Ma si dà il caso che fosse Moro, e che Mosca, com'è noto, era contraria al progetto, fatto curioso se si sostiene che le avrebbe permesso di fare la "rivoluzione" comunista in Italia.
Se poi si voleva davvero impedire l'avvento al potere delle sinistre, consumatosi pochi anni dopo con una devastazione del Paese di cui non si vede ancora il fondo, non vedo la ragione per ammazzare Moro.
Moro non era uno sciocco e probabilmente il cd. compromesso era la punta dell'iceberg di un progetto ben più vasto ed articolato (forse con altri protagonisti) di quanto potesse sembrare.
Non affermo questo come una certezza, mi pongo più di una domanda sul suo progetto politico. Solo che il quadro di un Moro ingenuo ed illuso, utile idiota di Mosca (con Kissinger, le BR e tutto il resto della compagnia necessariamente nel ruolo di salvatori dell'Italia :ohmy:) non regge ad un esame appena attento.
CitazioneScatenando una sicura guerra civile con la scorza fanatica del comunismo rivoluzionario in servizio permanente effettivo?
La rinuncia del PCI a una rivoluzione rossa in Italia era avvenuta già con Togliatti, c'era Gladio (già...) e il rischio di mettere il PCI fuori legge.
Il declino dell'URSS galoppava già dalla fine degli anni '60, L'italia era uscita da periodi in cui il pericolo comunista era ben maggiore, una rivoluzione pilotata da Mosca (e conseguente Guerra Mondiale) negli edonisti anni '80 era se non impossibile estremamente improbabile. Anche il clima culturale non è solo una moda, può essere più forte delle armi come abbiamo visto di recente con le rivoluzioni colorate.
Citazionefacendo diventare prassi ordinaria (soprattutto in ambito cattolico) quell'opera di sensibilizzazione popolare di massa sul pericolo comunista messa a punto nel 48 che permise di vincere le prime elezioni libere
Già ma DC e Vaticano si erano rammolliti, col Concilio deliberatamente non ci fu nessuna condanna del comunismo. Inoltre i comunisti erano il 35% dei votanti, a parte vincere le elezioni la pressione culturale non li avrebbe neutralizzati.

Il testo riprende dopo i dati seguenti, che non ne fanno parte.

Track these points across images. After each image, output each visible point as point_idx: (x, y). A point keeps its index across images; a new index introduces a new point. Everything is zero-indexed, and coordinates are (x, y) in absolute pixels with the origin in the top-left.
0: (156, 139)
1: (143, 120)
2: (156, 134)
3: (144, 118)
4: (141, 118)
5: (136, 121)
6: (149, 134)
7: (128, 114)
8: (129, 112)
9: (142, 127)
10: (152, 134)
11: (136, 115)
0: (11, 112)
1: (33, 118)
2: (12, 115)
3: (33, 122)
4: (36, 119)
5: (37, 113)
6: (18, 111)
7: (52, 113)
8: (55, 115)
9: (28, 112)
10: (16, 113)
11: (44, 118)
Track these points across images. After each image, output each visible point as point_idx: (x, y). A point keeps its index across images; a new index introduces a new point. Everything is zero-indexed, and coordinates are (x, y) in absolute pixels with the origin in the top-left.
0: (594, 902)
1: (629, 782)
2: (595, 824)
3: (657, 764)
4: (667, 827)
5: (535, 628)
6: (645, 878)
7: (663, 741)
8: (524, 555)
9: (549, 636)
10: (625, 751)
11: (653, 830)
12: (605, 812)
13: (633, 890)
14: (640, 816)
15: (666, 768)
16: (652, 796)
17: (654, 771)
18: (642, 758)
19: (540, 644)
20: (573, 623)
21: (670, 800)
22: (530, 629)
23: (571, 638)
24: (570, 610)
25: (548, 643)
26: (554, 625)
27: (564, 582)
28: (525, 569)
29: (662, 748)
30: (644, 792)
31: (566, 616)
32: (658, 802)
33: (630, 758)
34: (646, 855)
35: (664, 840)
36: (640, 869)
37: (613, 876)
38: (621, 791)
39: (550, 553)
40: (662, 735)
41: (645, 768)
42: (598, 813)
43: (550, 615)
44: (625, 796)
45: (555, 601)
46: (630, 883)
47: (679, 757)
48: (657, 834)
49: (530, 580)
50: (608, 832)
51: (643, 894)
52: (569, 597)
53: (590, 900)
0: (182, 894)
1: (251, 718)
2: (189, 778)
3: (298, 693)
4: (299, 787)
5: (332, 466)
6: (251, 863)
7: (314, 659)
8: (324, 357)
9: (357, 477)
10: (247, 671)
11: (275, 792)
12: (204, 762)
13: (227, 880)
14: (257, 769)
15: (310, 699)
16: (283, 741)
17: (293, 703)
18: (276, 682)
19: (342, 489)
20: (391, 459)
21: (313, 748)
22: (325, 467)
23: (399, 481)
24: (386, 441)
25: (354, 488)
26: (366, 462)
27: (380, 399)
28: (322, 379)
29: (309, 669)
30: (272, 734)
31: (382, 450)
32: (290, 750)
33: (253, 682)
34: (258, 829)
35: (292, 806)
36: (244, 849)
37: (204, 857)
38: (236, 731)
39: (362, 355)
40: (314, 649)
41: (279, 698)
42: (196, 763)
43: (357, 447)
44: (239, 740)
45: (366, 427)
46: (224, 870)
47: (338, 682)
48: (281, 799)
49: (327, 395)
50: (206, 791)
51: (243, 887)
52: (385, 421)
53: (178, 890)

Ripeto non difendo il compromesso storico che già all'epoca appariva una follia geopolitica, è sicuramente il progetto più controverso e incomprensibile di Moro, solo non torna l'ipotesi che un politico navigato come lui fosse un povero illuso che scommetteva sulla "bontà" dei comunisti.
E' però ormai accertato che voleva rivedere la logica di Yalta che non dava all'Italia piena sovranità e anche se non ne sappiamo ancora molto è da lì che ogni obiettiva indagine storica deve partire.

Considerazione finale: forse era un grave errore portare i comunisti al governo, tale sicuramente sembrava ma oggi il comunismo è imploso da tempo mentre l'Italia vive una delle peggiori stagioni della sua storia e rischia letteralmente di scomparire come Paese e come civiltà.
Sappiamo con certezza che Moro aveva previsto e si opponeva a tutto ciò ed è per questo che ne ho grande considerazione al punto da chiedermi se, malgrado il suo inspiegabile azzardo politico, con lui vivo l'Italia sarebbe stata migliore di com'è oggi.